Gepubliceerd op 19-01-2021

Johannes jacobus anckarström

betekenis & definitie

Zweedsch edelman, geb. 11 Mei 1762; hij kwam als page aan het hof, trad in krijgsdienst, en nam in 1783 ontslag. Verdacht van opruiing en van hoogverraad werd hij in 1790 gevangen genomen, doch bij gebrek aan bewijs weer vrijgelaten.

In hetzelfde jaar ging hij naar Stokholm, en sloot zich daar bij een groep hooggeplaatste ontevredenen aan, die het plan ontwierpen om den Zweedschen koning, Gustaaf III, van het leven te berooven; het lot wees A. en de graven Horn en Ribbing aan, om den slag toe te brengen; hun pogingen om Gustaaf III op den rijksdag in de kleine stad Gefle, Januari 1792, te genaken, bleken vruchteloos; na ontbinding van gemelden rijksdag verspreidde zich het gerucht at Gustaaf de oude staatsregeling wilde omverwerpen en dit gerucht versterkte de saamgezworenen, aangevoerd door generaal Pechlin, nog in hun besluit, dat de koning sterven moest.

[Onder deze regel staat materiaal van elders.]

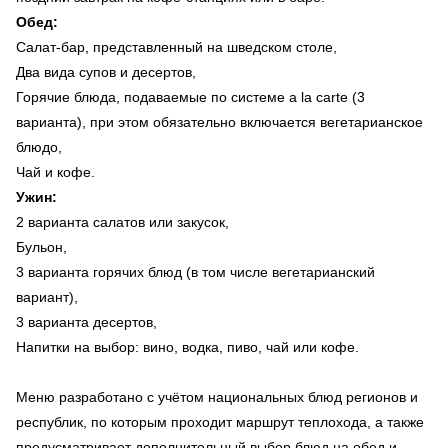
Обед:
Салат-бар, представленный на шведском столе,
Два вида супов и десертов,
Горячие блюда, подаваемые по системе a la carte (3
варианта), при этом обязательно включается вегетарианское
блюдо,
Чай и кофе.
Ужин:
2 варианта салатов или закусок,
Бульон,
3 варианта горячих блюд (в том числе вегетарианский
вариант),
3 варианта десертов,
Напитки на выбор: вино, водка, пиво, чай или кофе.
Меню разработано с учётом национальных блюд регионов и
республик, по которым проходит маршрут теплохода, а также
предусматривает дополнительный выбор блюд на обед и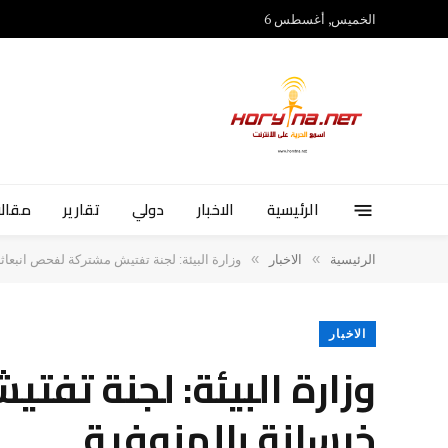
الخميس, أغسطس 6
الرئيسية
الاخبار
دولي
تقارير
مقالا
»
»
الرئيسية
الاخبار
وزارة البيئة: لجنة تفتيش مشتركة لفحص انبعا
الاخبار
وزارة البيئة: لجنة تف
خرسانة بالمنوفية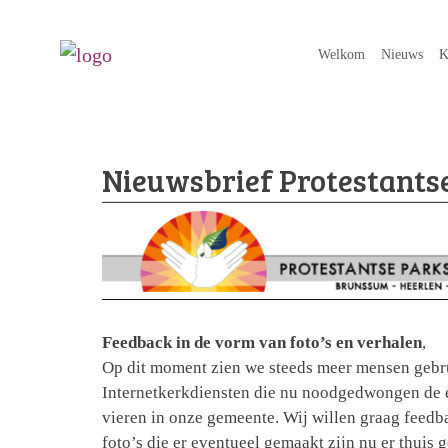
Welkom
Nieuws
K
Nieuwsbrief Protestants
Feedback in de vorm van foto’s en verhalen
,
Op dit moment zien we steeds meer mensen geb
Internetkerkdiensten die nu noodgedwongen de e
vieren in onze gemeente. Wij willen graag feed
foto’s die er eventueel gemaakt zijn nu er thuis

En 16 Maart 1792 doorschoot Anckarström den zweedschen vorst op een gemaskerd bal, tengevolge waarvan deze veertien dagen later stierf. Den volgenden dag werd A. gegrepen; hij bleef niettegenstaande de zwaarste pijnigingen op hem werden aangewend, weigeren ook maar een enkelen medeplichtige te noemen. Hij werd ter dood veroordeeld, gedurende drie dagen herhaaldelijk gegeeseld, en op 27 April, nadat hem nog eerst de rechterhand was afgehouwen, onthoofd. Zie Gustaaf III.